Stackswap coroutines, neither stackful nor stackless

throwaway81523 · on Oct 8, 2022

I guess this is cool. It works by copying the current coroutine's stack into a memory buffer when the coroutine yields, and copying the next coroutine's memory buffer into the main stack, rather than having separate stacks for each coroutine and juggling the hardware stack pointer. Obviously the copying adds overhead but for small coroutines it will not be too bad. In return you get rid of the need to pre-allocate memory for each stack, and if a coroutine never blocks, it runs like a normal subroutine, no stack juggling.

It would be great if the post included some suggested applications. I also found the benchmark graphs hard to read. A table with numbers would have been easier.
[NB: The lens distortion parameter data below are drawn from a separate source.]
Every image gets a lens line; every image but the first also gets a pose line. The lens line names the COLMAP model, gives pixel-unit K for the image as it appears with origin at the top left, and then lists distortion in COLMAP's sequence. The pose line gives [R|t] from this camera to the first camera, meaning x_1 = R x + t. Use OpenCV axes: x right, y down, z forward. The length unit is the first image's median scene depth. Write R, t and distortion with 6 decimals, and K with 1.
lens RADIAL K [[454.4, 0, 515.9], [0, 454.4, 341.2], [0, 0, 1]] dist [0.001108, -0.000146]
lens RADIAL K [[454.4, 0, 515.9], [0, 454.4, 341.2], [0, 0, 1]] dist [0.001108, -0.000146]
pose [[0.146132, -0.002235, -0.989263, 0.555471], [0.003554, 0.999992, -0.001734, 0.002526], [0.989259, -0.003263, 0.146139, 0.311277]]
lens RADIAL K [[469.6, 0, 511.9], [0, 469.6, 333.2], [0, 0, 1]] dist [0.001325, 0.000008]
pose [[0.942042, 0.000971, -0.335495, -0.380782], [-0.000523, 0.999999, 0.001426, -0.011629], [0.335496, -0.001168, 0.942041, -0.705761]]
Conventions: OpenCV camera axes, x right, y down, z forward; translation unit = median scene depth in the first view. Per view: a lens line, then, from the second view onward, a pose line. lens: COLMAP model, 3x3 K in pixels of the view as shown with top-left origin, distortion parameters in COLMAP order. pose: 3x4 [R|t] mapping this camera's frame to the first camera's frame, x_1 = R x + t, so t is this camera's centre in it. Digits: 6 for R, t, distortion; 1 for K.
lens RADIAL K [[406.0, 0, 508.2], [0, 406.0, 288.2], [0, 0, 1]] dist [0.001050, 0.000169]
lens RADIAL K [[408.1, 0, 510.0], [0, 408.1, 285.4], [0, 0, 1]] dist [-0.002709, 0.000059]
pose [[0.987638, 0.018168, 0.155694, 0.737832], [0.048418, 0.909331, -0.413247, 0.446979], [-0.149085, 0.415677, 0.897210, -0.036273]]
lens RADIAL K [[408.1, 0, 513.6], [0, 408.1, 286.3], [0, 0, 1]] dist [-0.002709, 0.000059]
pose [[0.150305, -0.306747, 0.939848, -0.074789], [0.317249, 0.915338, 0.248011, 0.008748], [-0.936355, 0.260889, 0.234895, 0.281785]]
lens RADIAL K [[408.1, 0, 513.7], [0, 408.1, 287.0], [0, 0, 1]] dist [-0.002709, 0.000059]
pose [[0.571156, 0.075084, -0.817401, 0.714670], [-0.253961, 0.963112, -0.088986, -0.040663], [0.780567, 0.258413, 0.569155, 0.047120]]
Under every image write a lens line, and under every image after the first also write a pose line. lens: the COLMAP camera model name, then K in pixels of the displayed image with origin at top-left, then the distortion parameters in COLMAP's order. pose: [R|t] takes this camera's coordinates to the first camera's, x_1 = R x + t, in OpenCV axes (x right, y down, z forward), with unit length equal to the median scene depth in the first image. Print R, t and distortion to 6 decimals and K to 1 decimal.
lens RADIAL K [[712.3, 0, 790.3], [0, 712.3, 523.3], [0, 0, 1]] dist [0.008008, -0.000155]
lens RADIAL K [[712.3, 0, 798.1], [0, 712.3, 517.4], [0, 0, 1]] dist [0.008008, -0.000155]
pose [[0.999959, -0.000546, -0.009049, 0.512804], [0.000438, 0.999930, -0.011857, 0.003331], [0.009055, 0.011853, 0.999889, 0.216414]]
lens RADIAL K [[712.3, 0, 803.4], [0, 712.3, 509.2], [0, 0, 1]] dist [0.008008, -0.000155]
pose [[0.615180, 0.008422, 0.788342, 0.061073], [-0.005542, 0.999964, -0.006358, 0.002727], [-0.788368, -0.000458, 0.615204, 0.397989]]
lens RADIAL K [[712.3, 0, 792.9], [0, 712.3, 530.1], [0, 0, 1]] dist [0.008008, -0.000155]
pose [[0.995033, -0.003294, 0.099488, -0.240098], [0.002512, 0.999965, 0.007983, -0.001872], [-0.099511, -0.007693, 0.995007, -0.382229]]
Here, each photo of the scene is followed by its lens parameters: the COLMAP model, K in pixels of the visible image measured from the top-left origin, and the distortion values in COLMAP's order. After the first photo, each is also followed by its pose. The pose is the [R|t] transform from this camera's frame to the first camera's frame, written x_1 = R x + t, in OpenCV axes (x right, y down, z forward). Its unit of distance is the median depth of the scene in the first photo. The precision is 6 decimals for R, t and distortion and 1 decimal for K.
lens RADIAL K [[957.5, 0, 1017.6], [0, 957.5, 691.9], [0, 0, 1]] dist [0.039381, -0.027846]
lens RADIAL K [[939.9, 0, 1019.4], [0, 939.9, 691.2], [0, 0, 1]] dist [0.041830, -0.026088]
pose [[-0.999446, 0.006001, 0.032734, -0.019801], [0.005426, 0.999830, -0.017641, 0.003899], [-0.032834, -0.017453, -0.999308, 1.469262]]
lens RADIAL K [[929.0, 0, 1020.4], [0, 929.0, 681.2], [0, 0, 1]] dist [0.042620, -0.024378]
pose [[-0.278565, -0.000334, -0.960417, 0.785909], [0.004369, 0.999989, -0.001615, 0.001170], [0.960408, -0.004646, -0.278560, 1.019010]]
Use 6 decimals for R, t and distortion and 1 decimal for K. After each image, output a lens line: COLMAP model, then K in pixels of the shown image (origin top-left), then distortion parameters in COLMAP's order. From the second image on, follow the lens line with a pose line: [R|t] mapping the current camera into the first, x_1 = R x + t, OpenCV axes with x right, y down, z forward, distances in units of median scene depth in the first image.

This is mostly of interest for very low memory systems, right? Otherwise it's easier to use conventional stackful coroutines or multitasking. Even the traditional tiny Forth multitaskers were stackful, I think.

In this environment the stack size of a coroutine should be about constant at the yield points, or else maybe you want to allocate the copy buffers on the heap? Also if the coroutines don't persist, you may need a way to free their storage. Alternatively, maybe you can GC the memory buffer once in a while, by collapsing out unused parts.

nikita_d · on Oct 8, 2022

Stack buffers are allocated in the heap (by the "default" rr.c implementation of usched::s_alloc()). Allocating them on the stack, as you seem to be proposing, is a really clever idea: you can do something like rr_thread_init(&startfunc, arg, alloca(BUFFERSIZE)). The buffer is freed when the coroutine is terminated (rr_done()).

gavinray · on Oct 8, 2022

  > "I also found the benchmark graphs hard to read. A table with numbers would have been easier."

This is my only complaint too, very interesting stuff.

nikita_d · on Oct 8, 2022

I added the tables to the post.

throwaway81523 · on Oct 10, 2022

Thanks, it would also be good to have some descriptions of what the numbers are? What do you do about saving the registers at yield points? Maybe this is most easily done with compiler support.

I had been envisioning copying the stack images to a memory array rather than using alloca, though maybe alloca would also work. I see in your benchmarks you tested this on a quite large system. I had imagined something much smaller, like an Arduino. I might try porting your benchmark to GHC, Elixir, and maybe even Forth.

JonChesterfield · on Oct 8, 2022

Kind of interesting. Allocate a stack for the coroutine on context switch and memcpy the current stack into it.

Pointers into the stack get invalidated on context switch which kills most of the advantage of a stackful coroutine. Alloc+copy per context switch makes context switching more expensive which kills the rest of the advantage. It does seem simpler than dealing with unknown size stacks though.

I see the attraction of allocating the stack on first yield but not on every yield.

fzzzy · on Oct 8, 2022

This is how Python's greenlet works. It works very well.